Beritapers.Gowa — Polres Gowa bersama Polsek Barombong dengan dukungan Satreskrim dan Intelkam Polres Gowa berhasil mengungkap kasus pembusuran yang terjadi di Kecamatan Barombong, Kamis (20/11/2025) sekitar pukul 16.00 Wita.
“Korbannya seorang anak berusia 10 terkena anak panah mengenai bagian pahanya,”kata Kapolres Gowa, AKBP Muh. Ardy Sulaiman,
AKBP Muh.Ardy Sulaiman turun langsung mengunjungi korban di RS Bhayangkara Makassar. Setelah menjalani perawatan, korban dinyatakan stabil dan telah kembali ke rumah dan dilakukan penyelidikan dan mengamankan pelaku satu jam setelah kejadian, sekitar pukul 17.00 Wita, oleh tim gabungan Polres Gowa dan Polsek Barombong.
“Hasil penyelidikan, polisi mengamankan 13 remaja terduga pelaku, tiga di antaranya ditetapkan sebagai tersangka berinisial A, H, dan R. Ketiganya diketahui masih berstatus anak di bawah umur,”ucapnya.
Dalam pengungkapan itu, polisi turut menyita sejumlah barang bukti, di antaranya satu ketapel, tiga anak busur, empat unit handphone, dua batang kayu pendek, dan tiga unit sepeda motor.
Kasat Reskrim Polres Gowa, AKP Bakhtiar, mengungkapkan bahwa motif sementara para pelaku adalah dendam, namun serangan tersebut ternyata salah sasaran.
“Korban dan para pelaku tidak memiliki hubungan konflik. Kami juga masih mendalami kemungkinan motif lainnya,” jelasnya.
Salah satu tersangka diketahui merupakan siswa di sebuah sekolah di Makassar.

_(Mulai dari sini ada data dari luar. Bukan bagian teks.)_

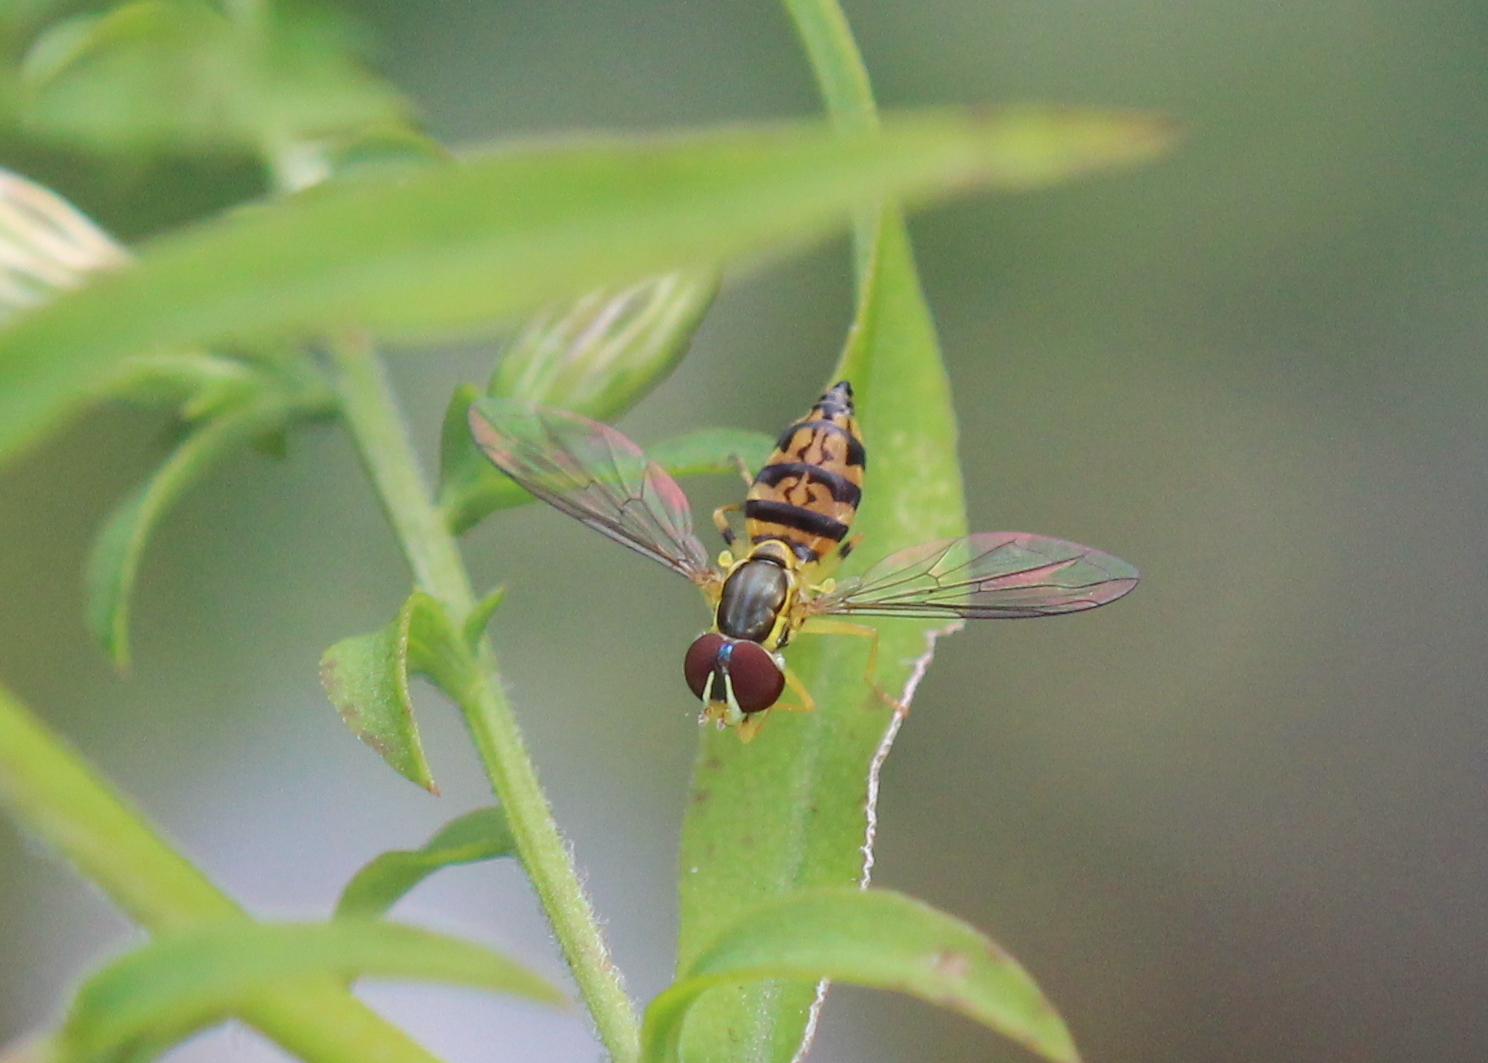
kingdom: Animalia
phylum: Arthropoda
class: Insecta
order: Diptera
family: Syrphidae
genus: Toxomerus
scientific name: Toxomerus geminatus
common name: Eastern calligrapher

Mengingat baik korban maupun para tersangka masih di bawah umur, penyidik menerapkan Pasal 80 Undang-Undang Perlindungan Anak dalam proses hukumnya.
Kapolres Gowa menegaskan komitmen jajarannya untuk menindak tegas setiap aksi kriminalitas yang meresahkan masyarakat. Ia juga mengapresiasi partisipasi warga yang cepat memberikan informasi sehingga kasus tersebut dapat segera terungkap.
“Masyarakat diimbau untuk tidak ragu melapor ke Call Center 110 apabila mengetahui atau mengalami tindak pidana,” kata AKBP Ardy.